A recent comparison of health costs between Europe, Canada and the U.S. by Sue Davis, chair of the political science department at Denison University, revealed a major insight on why other countries spend far less on care as a percentage of GDP than America.
A fan of universal coverage, she pointed to superior longevity in the comparison countries and a high level of citizen satisfaction with their health care systems. But her chart showed other commonalities in Germany, France, the United Kingdom and Canada that helped to explain why their expenditures run at 10%-11% or less of GDP vs. a stratospheric 17% in the United States :
• Virtually no costs for malpractice litigation and defensive medicine. The price tag is one or two points of health costs in the litigious United States for the legal actions and defensive medicine.
• Administration costs of less than 5% of total costs, versus Davis’ number of 30% in U.S. Some studies put the U.S. at 7%.
• Heavy emphasis on preventive care in the four countries, versus curative approach in U.S. Our system fixes you when you are broken.
• Transparent prices in all four countries, versus pricing in a fog here.
• Digital medical records in place, along with smart cards for personal health records, versus a partial implementation here.

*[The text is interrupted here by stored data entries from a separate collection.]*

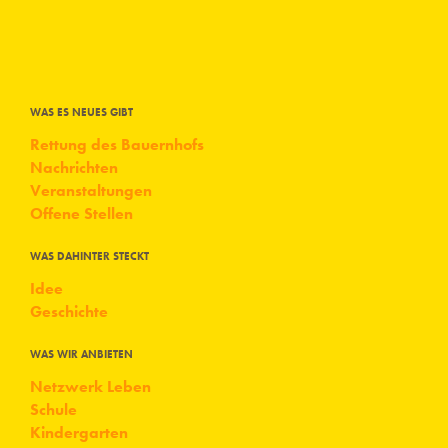
WAS ES NEUES GIBT
Rettung des Bauernhofs
Nachrichten
Veranstaltungen
Offene Stellen
WAS DAHINTER STECKT
Idee
Geschichte
WAS WIR ANBIETEN
Netzwerk Leben
Schule
Kindergarten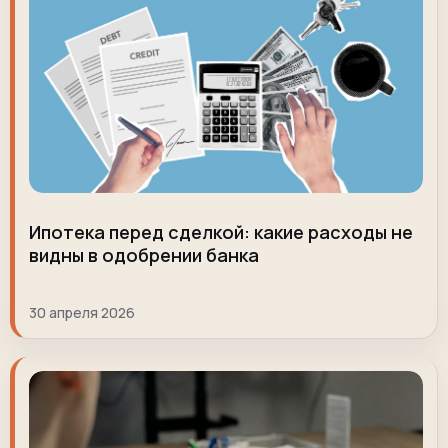
Ипотека перед сделкой: какие расходы не
видны в одобрении банка
30 апреля 2026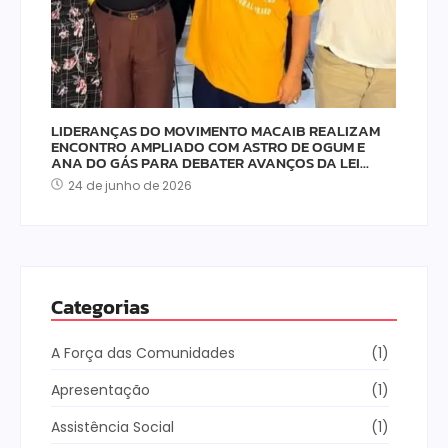
LIDERANÇAS DO MOVIMENTO MACAIB REALIZAM
ENCONTRO AMPLIADO COM ASTRO DE OGUM E
ANA DO GÁS PARA DEBATER AVANÇOS DA LEI…
24 de junho de 2026
Categorias
A Força das Comunidades
(1)
Apresentação
(1)
Assistência Social
(1)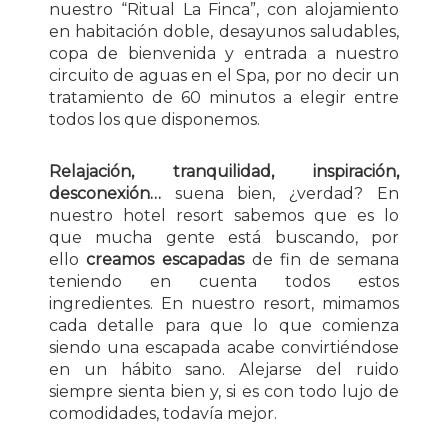
nuestro “Ritual La Finca”, con alojamiento
en habitación doble, desayunos saludables,
copa de bienvenida y entrada a nuestro
circuito de aguas en el Spa, por no decir un
tratamiento de 60 minutos a elegir entre
todos los que disponemos.
Relajación, tranquilidad, inspiración,
desconexión…
suena bien, ¿verdad? En
nuestro hotel resort sabemos que es lo
que mucha gente está buscando, por
ello
creamos escapadas
de fin de semana
teniendo en cuenta todos estos
ingredientes. En nuestro resort, mimamos
cada detalle para que lo que comienza
siendo una escapada acabe convirtiéndose
en un hábito sano. Alejarse del ruido
siempre sienta bien y, si es con todo lujo de
comodidades, todavía mejor.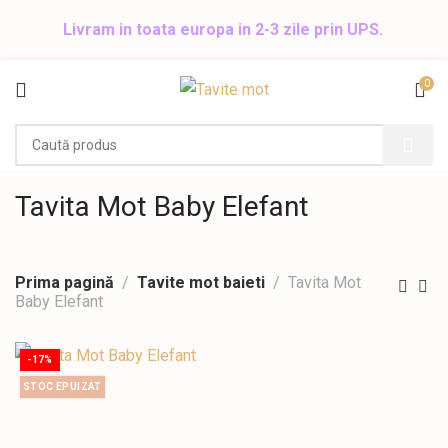
Livram in toata europa in 2-3 zile prin UPS.
0
Tavita Mot Baby Elefant
Prima pagină
Tavite mot baieti
Tavita Mot
Baby Elefant
-17%
STOC EPUIZAT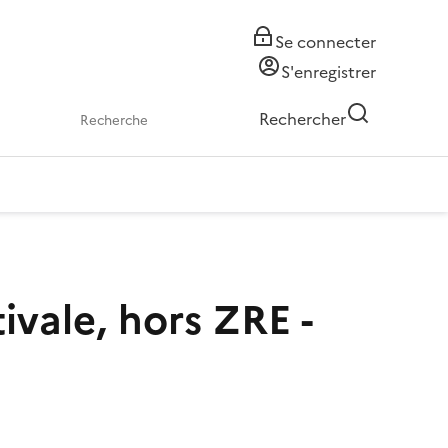
Se connecter
S'enregistrer
Rechercher
ivale, hors ZRE -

Those all play a role, for sure, but the most significant difference between them and us is the fundamental makeup of the business models here and there. Davis showed that the other four countries use primary care doctors to deliver the lion’s share of medicine, as much as 80% of services.
In the states, primary care has taken the back seat to specialty care. The big hospital systems have bought up primary care practices and then have used them as feeder systems to their expensive secondary and tertiary operations. It’s classic vertical integration to control the supply chain from primary care to hospice.

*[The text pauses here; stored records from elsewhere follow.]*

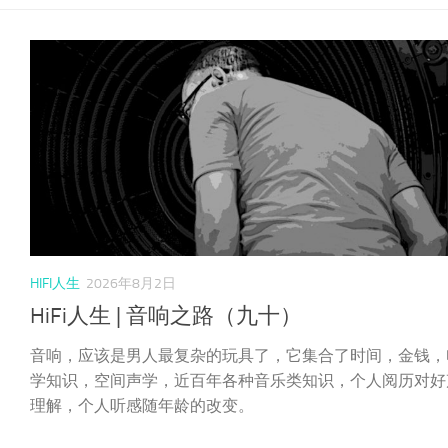
HIFI人生
2026年8月2日
HiFi人生 | 音响之路（九十）
音响，应该是男人最复杂的玩具了，它集合了时间，金钱，
学知识，空间声学，近百年各种音乐类知识，个人阅历对好
理解，个人听感随年龄的改变。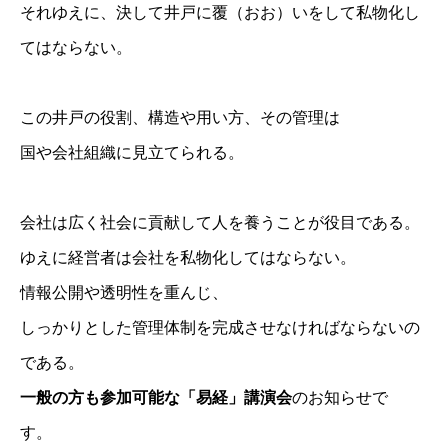
それゆえに、決して井戸に覆（おお）いをして私物化し
てはならない。
この井戸の役割、構造や用い方、その管理は
国や会社組織に見立てられる。
会社は広く社会に貢献して人を養うことが役目である。
ゆえに経営者は会社を私物化してはならない。
情報公開や透明性を重んじ、
しっかりとした管理体制を完成させなければならないの
である。
一般の方も参加可能な「易経」講演会
のお知らせで
す。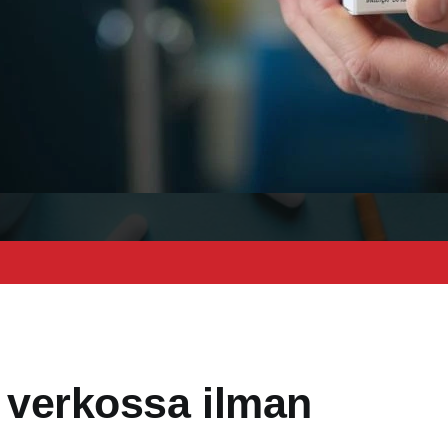
a verkossa ilman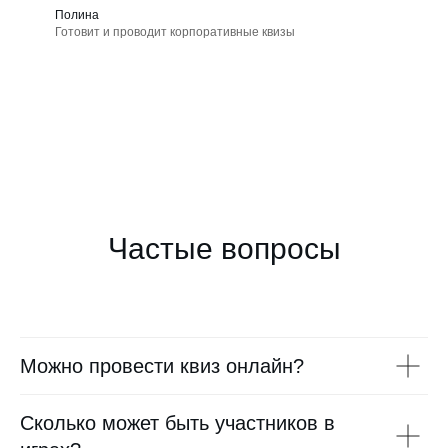
Полина
Готовит и проводит корпоративные квизы
Частые вопросы
Можно провести квиз онлайн?
Сколько может быть участников в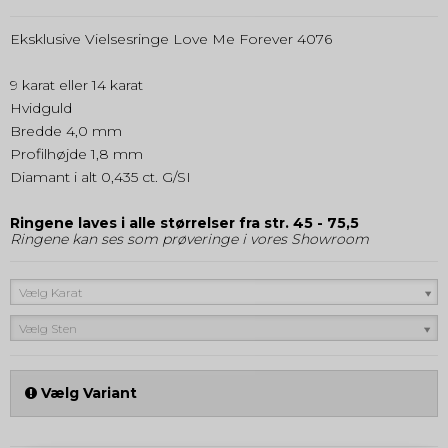
Eksklusive Vielsesringe Love Me Forever 4076
9 karat eller 14 karat
Hvidguld
Bredde 4,0 mm
Profilhøjde 1,8 mm
Diamant i alt 0,435 ct. G/SI
Ringene laves i alle størrelser fra str. 45 - 75,5
Ringene kan ses som prøveringe i vores Showroom
Vælg Karat
Vælg Sten
Vælg Variant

The U.S. health system is upside down, based on specialists vs. primary care doctors. It was the other way around 40 years ago here when primary care doctors were the main delivery agents. They had a direct and deep relationship with customers/patients – both on the medical side and the economic side of medicine. Sometimes payments were in chickens and eggs. And our costs were not out-of-line under that model.
They are way out of control today in the new model. Inflation is down from the double digits of a decade ago, but is still running 6%-8%. Small businesses are enduring premium increases for more than 20%.
Big corporations have figured out that they have to take back control of the supply chain in health care, and they are hiring their own doctors and nurses in their own on-site clinics. That move gives them a “twofer.”
They control the entrance into the big system with their own medical teams. Their on-site clinics lead the way to costs one-third below the national average. The payers’ doctors regain control of which tests to order, whether to use specialists and when to admit to expensive hospitals. What a difference!
And they gain proactive management of chronic diseases, the source of 80% of the costs in health care. You can’t mange health costs without managing health.
Davis missed that profound difference in business models as an economic determinant, but her comparison illuminated why we spend seven more points of GDP on health care.
Real reform of the health care system in this country, which should center on a return to the primacy of primary care, would save hundreds of billions of dollars a year.
That would be enough to provide the universal care that Davis yearns for.